5. Feiern kann ich in Nürnberg besonders gut hier:
In der Desi, Brückenstraße 23 in Gostenhof. Wegen der DJs und Bands, aber auch wegen des zugewucherten Gartens mit Sprühfläche und Freiluftkino, in dem man sich verlaufen kann – oder so tun, als habe man sich verlaufen, und für eine Zeit verschwinden.
6. Diese Nürnberger „Ecke“ hat es mir angetan:
Das ist zwar nix Räumliches, aber eine Ecke im Äther, die ziemlich einzigartig ist: Radio Z. Wann immer ich nach Nürnberg reinfahre, drehe ich das Autoradio auf. Frequenz: 95,8 fm. Lappländischer Punkrock, italienischer Hiphop, neuseeländische Chansons. Niemand verdient damit Geld, der ganze Sender ist nonkommerziell. L-I-E-B-E.
7. Nürnberg ist für mich Spielwaren, Lebkuchen, Bratwurst, Dürer und …

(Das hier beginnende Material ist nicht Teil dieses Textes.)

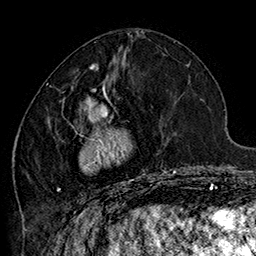
Breast MRI (dynamic contrast-enhanced), one axial slice. Position 67 of 160 along the scan axis. Cropped to one breast. Dynamic contrast-enhanced series, time point 2 of 7 at this slice position (early post-contrast). 1.5 T. TE 2.8 ms, TR 5.4 ms. 1 mm slice thickness. 256 × 256 image matrix. Female patient.
Structures marked on this image (semi-automatically segmented with operator editing):
- enhancing-tissue mask used for the functional tumour volume (all voxels passing the contrast-enhancement thresholds inside the analysis volume; usually the tumour): bounding box (x1, y1, x2, y2) in pixels: (46, 70, 185, 200)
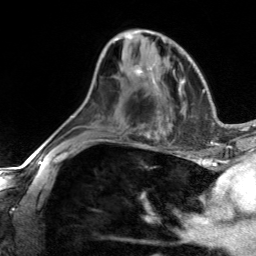
Breast MRI, one axial slice; position 78 of 134 along the scan axis; cropped to one breast; dynamic contrast-enhanced series, time point 2 of 7 at this slice position (early post-contrast); 3 T; TE 1.7 ms, TR 4.6 ms; 1.2 mm slice thickness; 256 × 256 image matrix, field of view 150 × 150 mm. Female patient.
Structures marked on this image (semi-automatically segmented with operator editing):
- enhancing-tissue mask used for the functional tumour volume (all voxels passing the contrast-enhancement thresholds inside the analysis volume; usually the tumour): box from (x=134, y=65) to (x=143, y=77) px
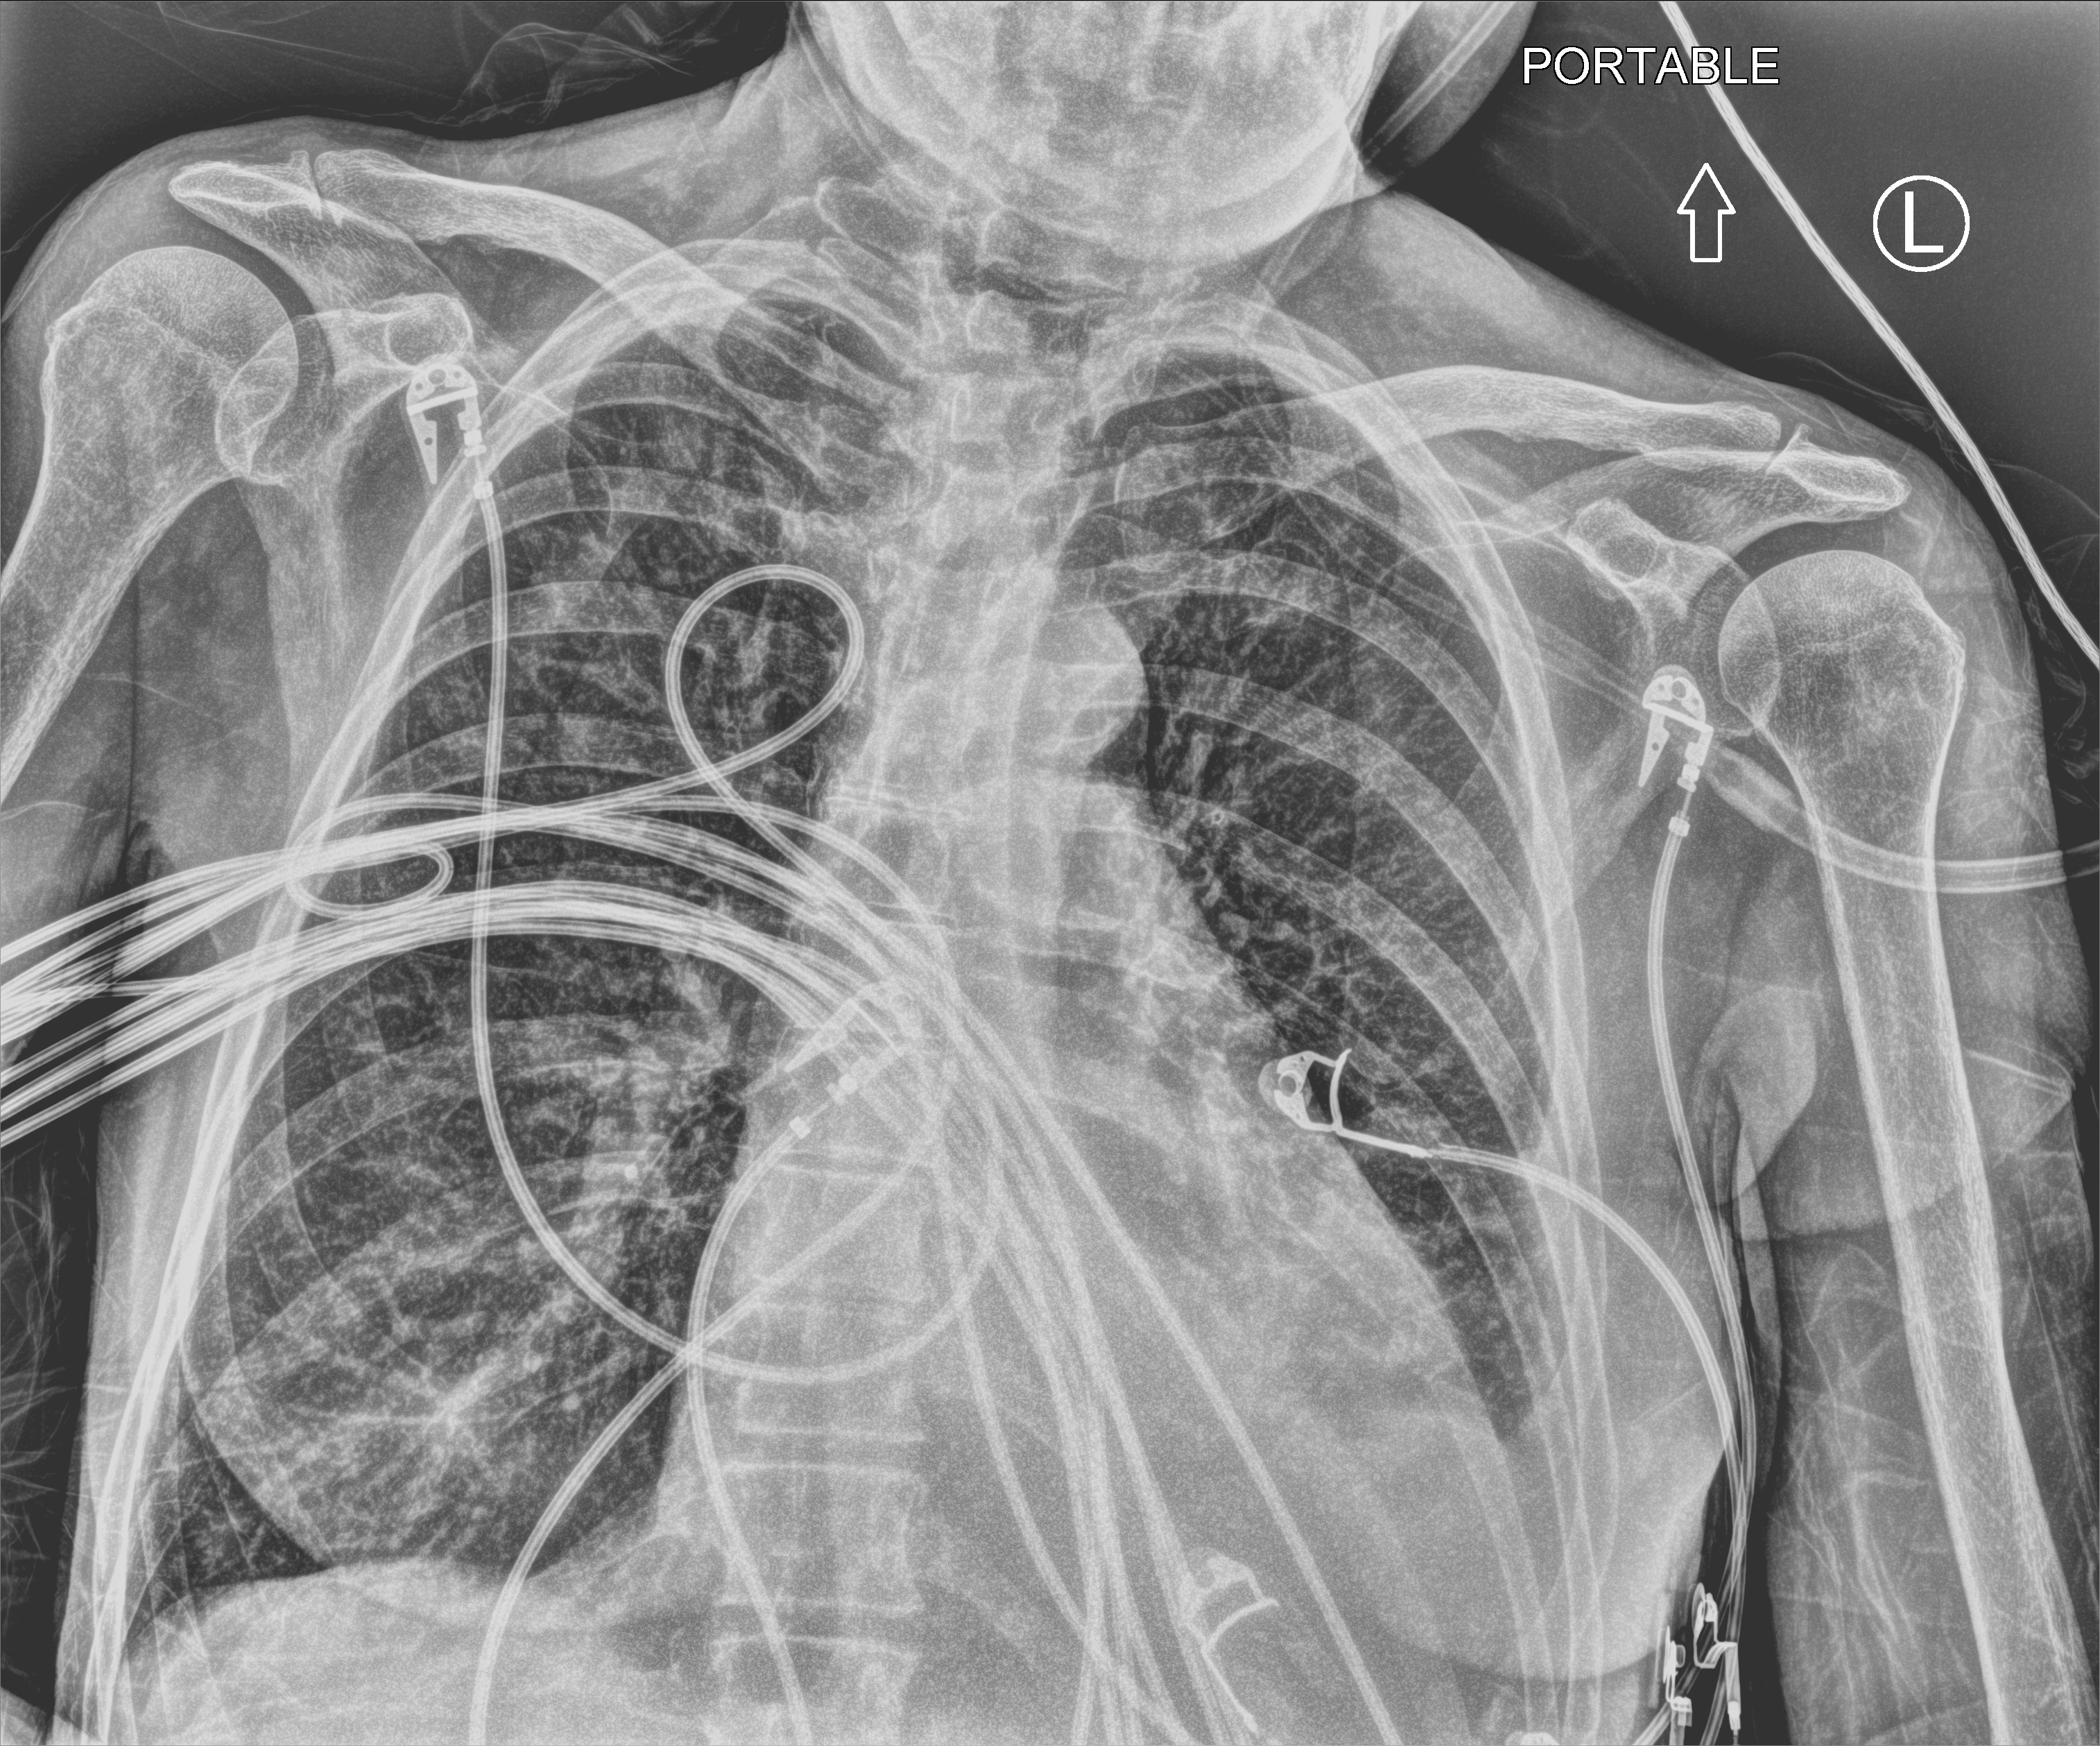
Portable chest radiograph, anteroposterior (AP) projection. Female patient hospitalised with COVID-19, age 60–74 years.
From the hospital-stay record, not from the radiograph (when in the stay this image was taken is not recorded):
- admitted to intensive care during this hospital stay: yes
- mechanically ventilated during this hospital stay: yes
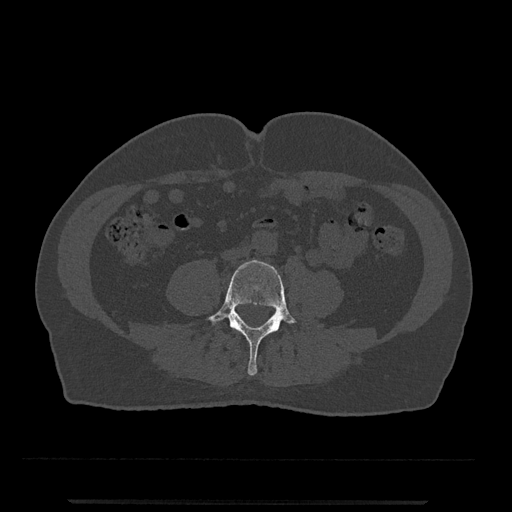
CT including the spine, one axial slice. Position 138 of 797 along the scan axis. Reconstruction kernel Br40s/3. 120 kVp. Bone window (W 1800 / L 400 HU). 0.5 mm slice thickness. 512 × 512 image matrix. Patient: male, 63 years. From the clinical record (not read from this slice): primary cancer: prostate.
Structures marked on this image (semi-automatically segmented with operator editing):
- L4 vertebra: bounding box (x1, y1, x2, y2) in pixels: (206, 260, 296, 375)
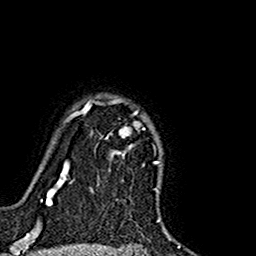
Breast MRI (dynamic contrast-enhanced), one axial slice; cropped to one breast; dynamic contrast-enhanced series, time point 2 of 7 at this slice position (early post-contrast); 1.5 T; TE 2.7 ms, TR 5.4 ms; 1 mm slice thickness; 256 × 256 image matrix. Female patient.
Outlined on this slice (semi-automatic segmentation, software-assisted and operator-edited):
- enhancing-tissue mask used for the functional tumour volume (all voxels passing the contrast-enhancement thresholds inside the analysis volume; usually the tumour): bounding box (x1, y1, x2, y2) in pixels: (74, 98, 140, 155)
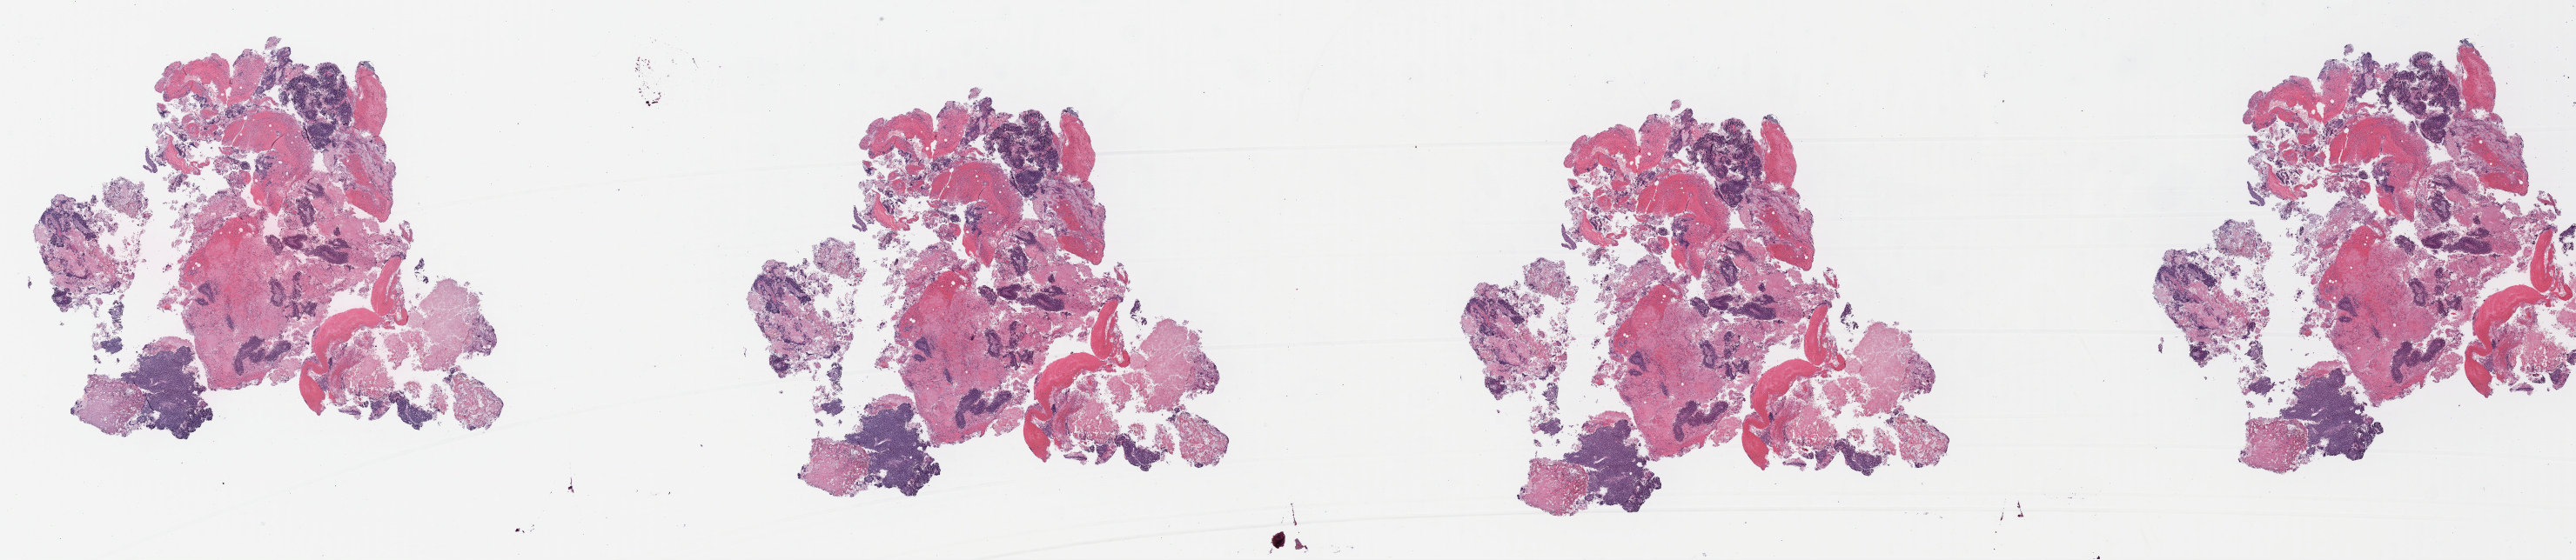
Whole-slide histology image, H&E — a low-resolution overview of the entire scanned area, about 46.5 x 10.1 mm (acquisition: 40x scan), FFPE section, sample: primary tumour, bladder. Patient: female, age at initial diagnosis 80 years. Histologic grade: high grade.
* diagnosis: Transitional cell carcinoma (posterior wall of bladder)
* AJCC pathologic stage: III (7th edition)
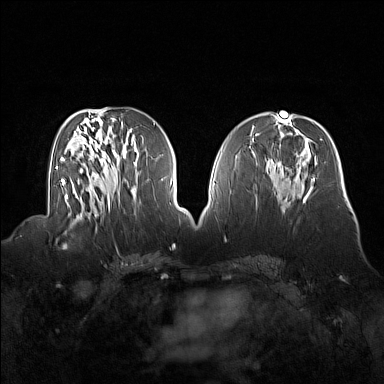
Breast MRI (dynamic contrast-enhanced), one axial slice; slice 73 of 160 in the series (ordered by position); dynamic contrast-enhanced series, time point 2 of 7 at this slice position (early post-contrast); 1.5 T; TE 1.8 ms, TR 5 ms; 1 mm slice thickness; 384 × 384 image matrix, field of view 360 × 360 mm. Female patient.
Outlined on this slice (semi-automatically segmented with operator editing):
- enhancing-tissue mask used for the functional tumour volume (all voxels passing the contrast-enhancement thresholds inside the analysis volume; usually the tumour): bounding box [x1, y1, x2, y2] px = [55, 214, 91, 248]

NS-Geschichte. Das können wir uns nicht ersparen, sorry. Dürfen wir uns auch nicht ersparen. Das ist, wenn ich durch die Welt reise, das Erste, was Menschen zu Nürnberg einfällt. Und das Bewusstsein dafür wächst auch bei mir mit den Jahren. Die Nürnberger Prozesse immerhin waren der Beginn von etwas Gutem. Recht, nicht Rache. Am Original-Ort in der Fürther Straße gibt es heute sehr gute Ausstellungen und Tagungen.